Collected data:
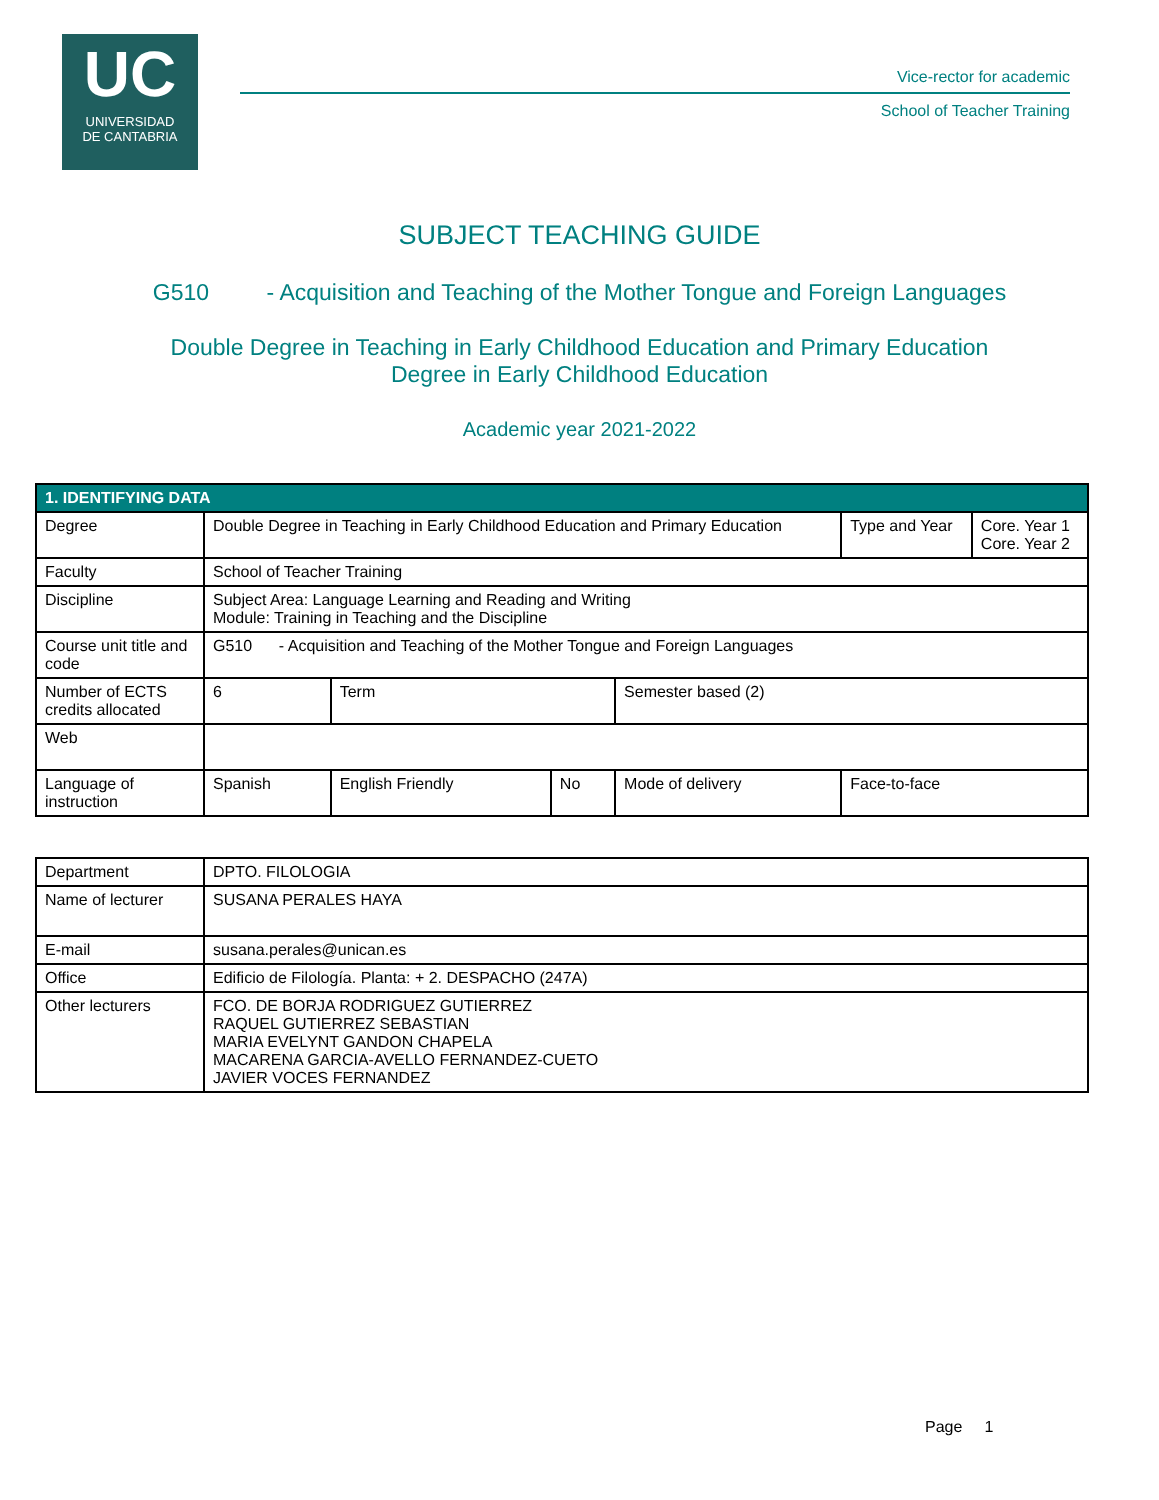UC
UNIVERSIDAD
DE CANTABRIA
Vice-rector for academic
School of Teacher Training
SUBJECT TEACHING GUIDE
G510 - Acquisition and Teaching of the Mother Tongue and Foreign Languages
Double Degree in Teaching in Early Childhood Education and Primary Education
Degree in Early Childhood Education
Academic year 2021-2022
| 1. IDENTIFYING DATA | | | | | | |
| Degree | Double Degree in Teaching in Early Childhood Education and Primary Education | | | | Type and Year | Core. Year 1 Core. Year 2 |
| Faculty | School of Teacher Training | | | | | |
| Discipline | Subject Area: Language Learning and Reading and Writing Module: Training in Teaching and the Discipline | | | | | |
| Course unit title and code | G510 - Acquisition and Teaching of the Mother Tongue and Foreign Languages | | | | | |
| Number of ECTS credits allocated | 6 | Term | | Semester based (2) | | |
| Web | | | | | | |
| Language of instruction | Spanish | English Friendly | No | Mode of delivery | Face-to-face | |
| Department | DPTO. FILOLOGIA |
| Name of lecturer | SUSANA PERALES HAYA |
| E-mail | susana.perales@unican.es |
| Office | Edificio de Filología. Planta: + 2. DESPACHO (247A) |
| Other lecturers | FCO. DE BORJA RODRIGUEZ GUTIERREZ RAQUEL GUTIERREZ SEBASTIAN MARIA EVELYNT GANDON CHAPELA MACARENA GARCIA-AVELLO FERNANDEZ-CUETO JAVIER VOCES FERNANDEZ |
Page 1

* **Your objective**:
All entries above should be returned exactly, apart from their pictures.

* **Solution for this exercise**:
UC
UNIVERSIDAD
DE CANTABRIA
Vice-rector for academic
School of Teacher Training
SUBJECT TEACHING GUIDE
G510 - Acquisition and Teaching of the Mother Tongue and Foreign Languages
Double Degree in Teaching in Early Childhood Education and Primary Education
Degree in Early Childhood Education
Academic year 2021-2022
| 1. IDENTIFYING DATA | | | | | | |
| Degree | Double Degree in Teaching in Early Childhood Education and Primary Education | | | | Type and Year | Core. Year 1 Core. Year 2 |
| Faculty | School of Teacher Training | | | | | |
| Discipline | Subject Area: Language Learning and Reading and Writing Module: Training in Teaching and the Discipline | | | | | |
| Course unit title and code | G510 - Acquisition and Teaching of the Mother Tongue and Foreign Languages | | | | | |
| Number of ECTS credits allocated | 6 | Term | | Semester based (2) | | |
| Web | | | | | | |
| Language of instruction | Spanish | English Friendly | No | Mode of delivery | Face-to-face | |
| Department | DPTO. FILOLOGIA |
| Name of lecturer | SUSANA PERALES HAYA |
| E-mail | susana.perales@unican.es |
| Office | Edificio de Filología. Planta: + 2. DESPACHO (247A) |
| Other lecturers | FCO. DE BORJA RODRIGUEZ GUTIERREZ RAQUEL GUTIERREZ SEBASTIAN MARIA EVELYNT GANDON CHAPELA MACARENA GARCIA-AVELLO FERNANDEZ-CUETO JAVIER VOCES FERNANDEZ |
Page 1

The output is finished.